There are numerous additional resources that you may wish to access online for a more complete understanding of the EPA’s proposed new finding and its probable effects. The website of Save EPA, an organization of former EPA employees, includes a particularly helpful explanation. Another informative article was published by National Public Radio (NPR); and the National Resources Defense Council includes on its website a statement of its position on the proposed MATS rollback, as well as a link to a more detailed Memo from the National Resources Defense Council Press Secretary on the topic. There is also a Western Kentucky University TOPscholar Paper providing more detail about Mercury Emissions from Coal-fired Power Plants, and a statement by the American Academy of Pediatrics stating opposition to the proposal.  Power Magazine (a power industry publication) has reported on the EPA’s proposed action, as has E & E News (a publication directed at energy and environment professionals).  If you are interested in reviewing more detailed, original source materials, you may wish to compare the EPA’s recent Proposed Rule document with the Final MATS Rule as it was published in 2012 and the Supplementary Finding in 2016 that regulation of HAP emissions by EGUs is appropriate and necessary (addressing cost as a factor in the decision-making process).  The Supreme Court’s Opinion in the case of Michigan v. EPA  (written by Justice Scalia) also contains an informative discussion of the regulatory history and issues relating to MATS up through 2015.

If you are ready to comment on the EPA’s proposed rollback of the controls on HAP emissions by electrical power plants :

The easiest way to communicate with the EPA is to go to the Comment Page for this topic on the Government’s eRulemaking website, type your comments into the box provided for that purpose, and follow the other instructions for submission.  The EPA prefers that commenters use this method, but will also accept comments submitted through the following alternative means:

  • Email: a-and-r-docket@epa.gov. Include Docket ID No. EPA-HQ-OAR-2018-0794 in the subject line of the message.
  • Fax: (202) 566-9744. Attention Docket ID No. EPA-HQ-OAR-2018-0794.
  • Mail: To ship or send mail via the United States Postal Service, use the following address: U.S. Environmental Protection Agency, EPA Docket Center, Docket ID No. EPA-HQ-OAR-2018-0794, Mail Code 28221T, 1200 Pennsylvania Avenue NW, Washington, DC 20460.
  • Hand/Courier Delivery: Use the following Docket Center address if you are using express mail, commercial delivery, hand delivery, or courier: EPA Docket Center, EPA WJC West Building, Room 3334, 1301 Constitution Avenue NW, Washington, DC 20004. Delivery verification signatures will be available only during regular business hours.

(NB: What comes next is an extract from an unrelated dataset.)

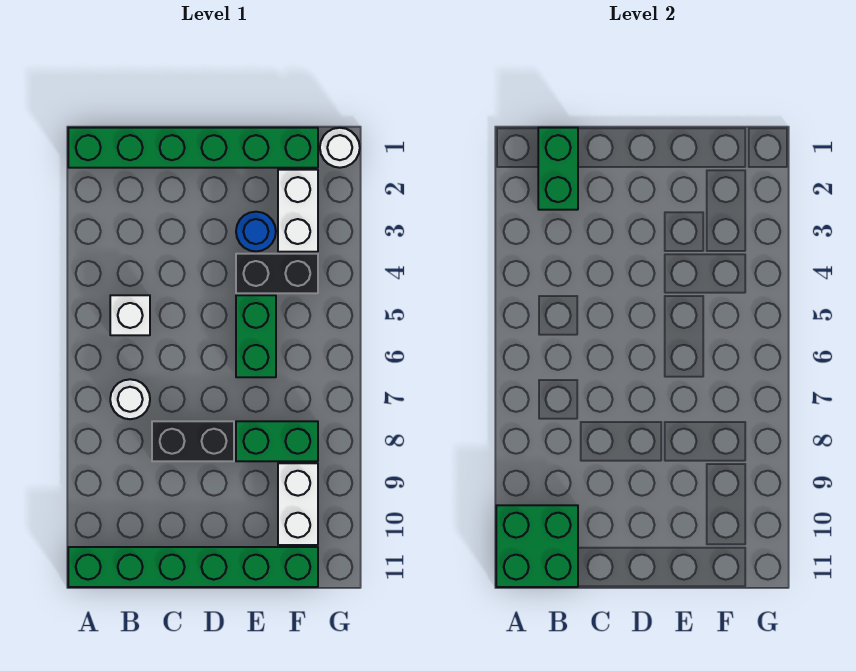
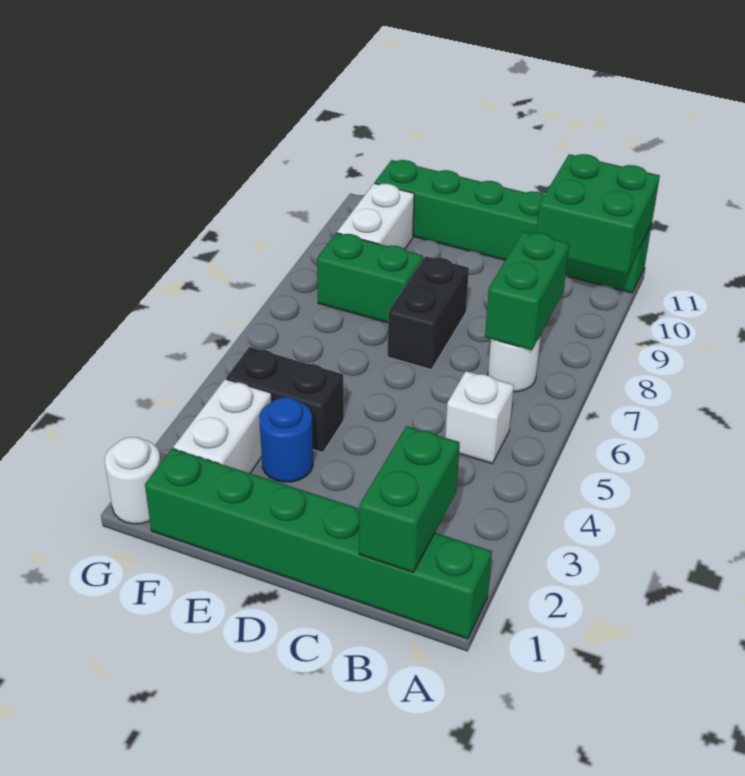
black brick C8:D8 level 1 -> black brick D7:D8 level 1
green brick E5:E6 level 1 -> green brick B7:B8 level 2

EPA will only consider comments that it receives by no later than 11:59 PM Eastern Time on April 17, 2019.

EPA has also published Notice of a public hearing on its proposal, to be held at the EPA WJC East Building, 1201 Constitution Avenue NW, Room 1153, Washington, DC 20004. The hearing will convene at 8:00 a.m. (local time) and will conclude at 6:00 p.m.  To register to speak at the hearing, you can use an online registration form available at https://www.epa.gov/mats/proposed-revised-supplemental-finding-and-results-residual-risk-and-technology-review or contact Adrian Gates at (919) 541-4860 or at gates.adrian@epa.gov. The last day to pre-register to speak at the hearing will be March 14, 2019; and on March 15, 2019, the EPA will post at https://www.epa.gov/mats/proposed-revised-supplemental-finding-and-results-residual-risk-and-technology-review a general agenda for the hearing that will list pre-registered speakers in approximate order. Government-issued ID will be required in order to gain access to the hearing (driver’s license from the District of Columbia or a U.S. State or Territory, Federal employee badge, passport, enhanced driver’s license, or military identification card).